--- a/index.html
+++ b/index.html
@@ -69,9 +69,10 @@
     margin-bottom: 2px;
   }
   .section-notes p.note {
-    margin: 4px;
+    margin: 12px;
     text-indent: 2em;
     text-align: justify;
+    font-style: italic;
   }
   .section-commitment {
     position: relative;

* * * * *

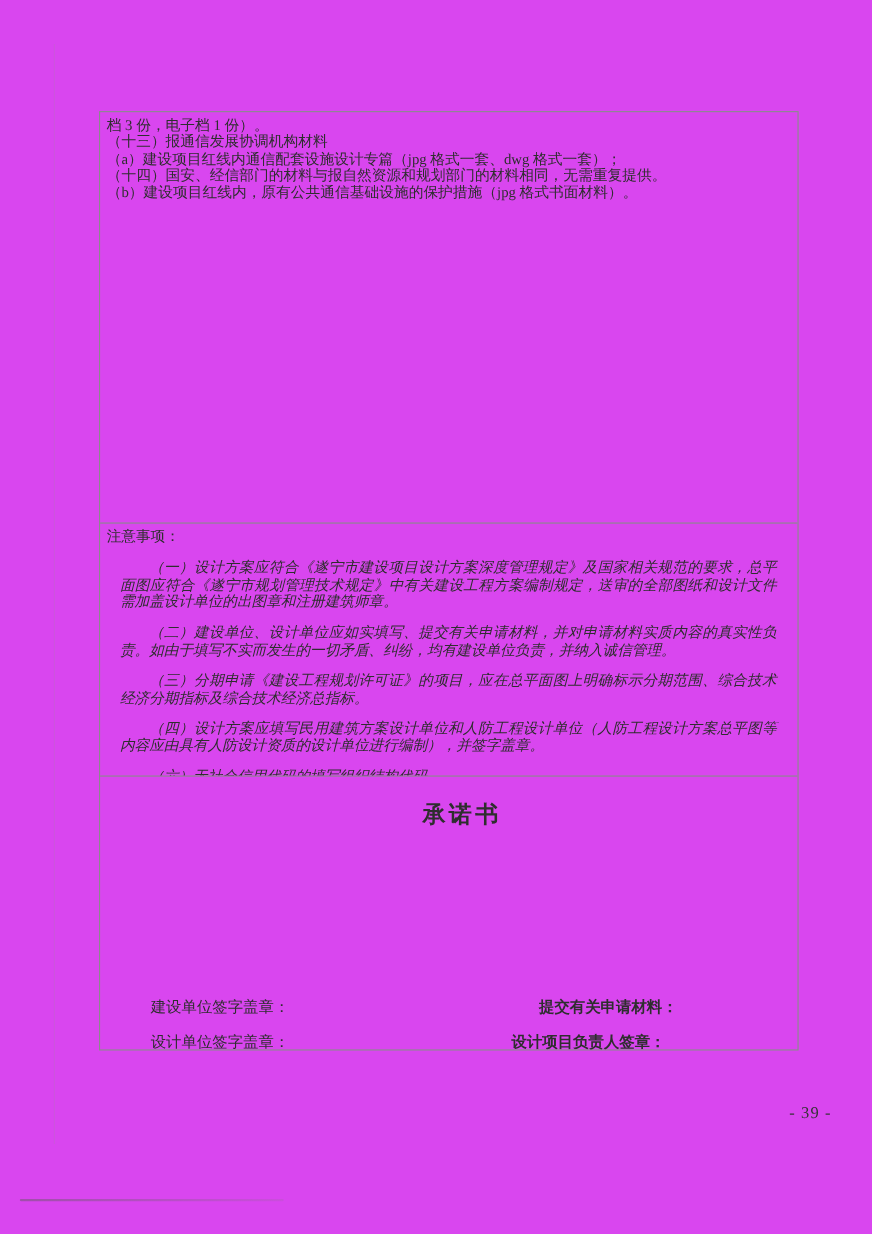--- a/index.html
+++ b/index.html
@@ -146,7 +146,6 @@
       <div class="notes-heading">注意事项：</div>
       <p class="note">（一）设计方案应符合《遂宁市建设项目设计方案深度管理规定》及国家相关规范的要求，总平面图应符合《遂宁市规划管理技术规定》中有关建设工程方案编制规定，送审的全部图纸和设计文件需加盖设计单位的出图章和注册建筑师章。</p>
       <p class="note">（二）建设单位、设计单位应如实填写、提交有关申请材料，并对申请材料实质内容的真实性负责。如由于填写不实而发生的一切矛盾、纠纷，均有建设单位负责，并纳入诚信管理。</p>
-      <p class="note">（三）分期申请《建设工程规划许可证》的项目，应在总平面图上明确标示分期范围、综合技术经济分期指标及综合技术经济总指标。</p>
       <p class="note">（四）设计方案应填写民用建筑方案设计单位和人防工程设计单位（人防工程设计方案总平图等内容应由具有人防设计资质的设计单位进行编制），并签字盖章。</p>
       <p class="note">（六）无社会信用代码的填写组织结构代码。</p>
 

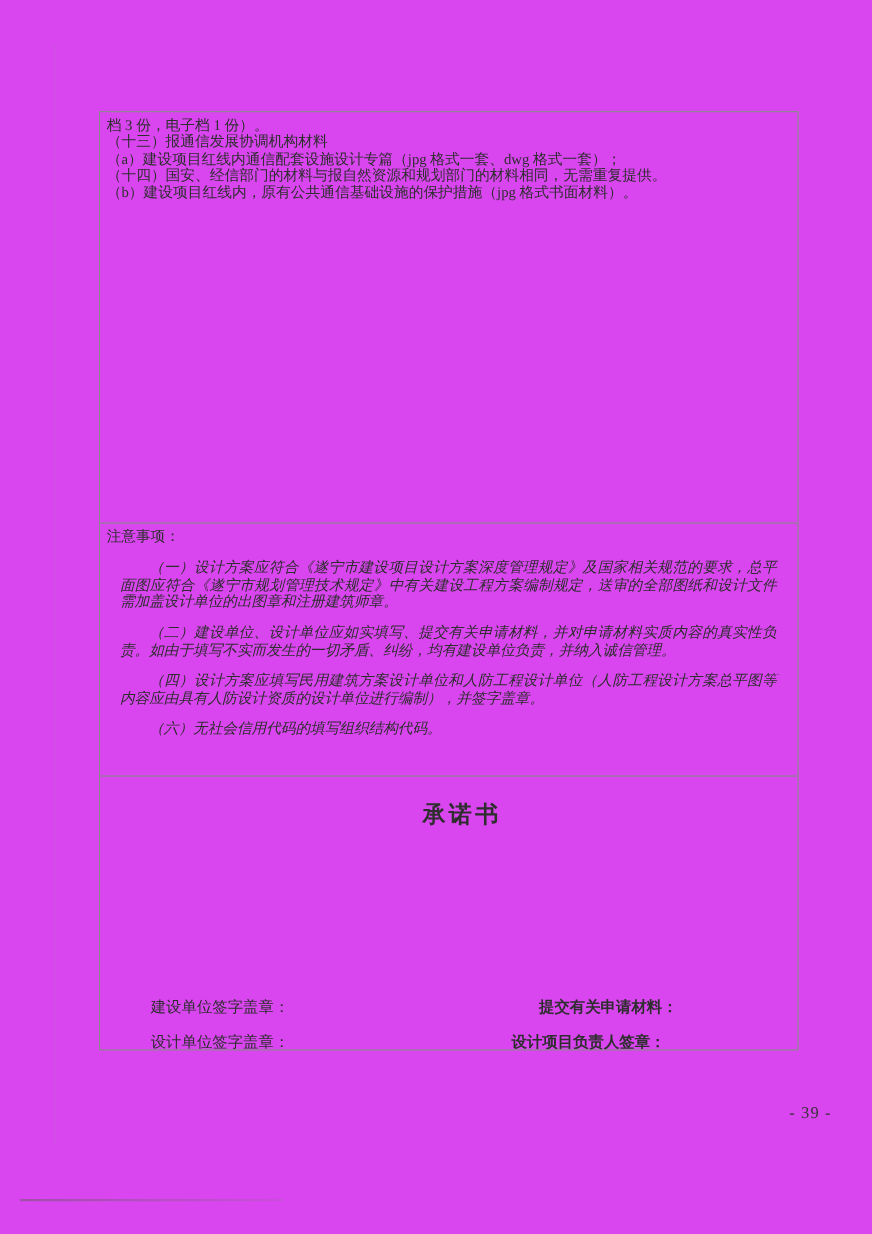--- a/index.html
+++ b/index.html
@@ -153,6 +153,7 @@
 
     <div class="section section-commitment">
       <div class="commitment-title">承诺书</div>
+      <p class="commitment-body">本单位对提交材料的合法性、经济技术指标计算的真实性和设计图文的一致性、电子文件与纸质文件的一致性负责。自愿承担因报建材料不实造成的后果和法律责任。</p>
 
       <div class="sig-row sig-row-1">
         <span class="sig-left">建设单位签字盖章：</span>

* * * * *

**What is needed**
Above are the records; repeat exactly the lines from the one holding "margin-bottom: 2px;" down to the one holding "position: relative;", end lines included.

**Exercise output**
     margin-bottom: 2px;
   }
   .section-notes p.note {
-    margin: 4px;
+    margin: 12px;
     text-indent: 2em;
     text-align: justify;
+    font-style: italic;
   }
   .section-commitment {
     position: relative;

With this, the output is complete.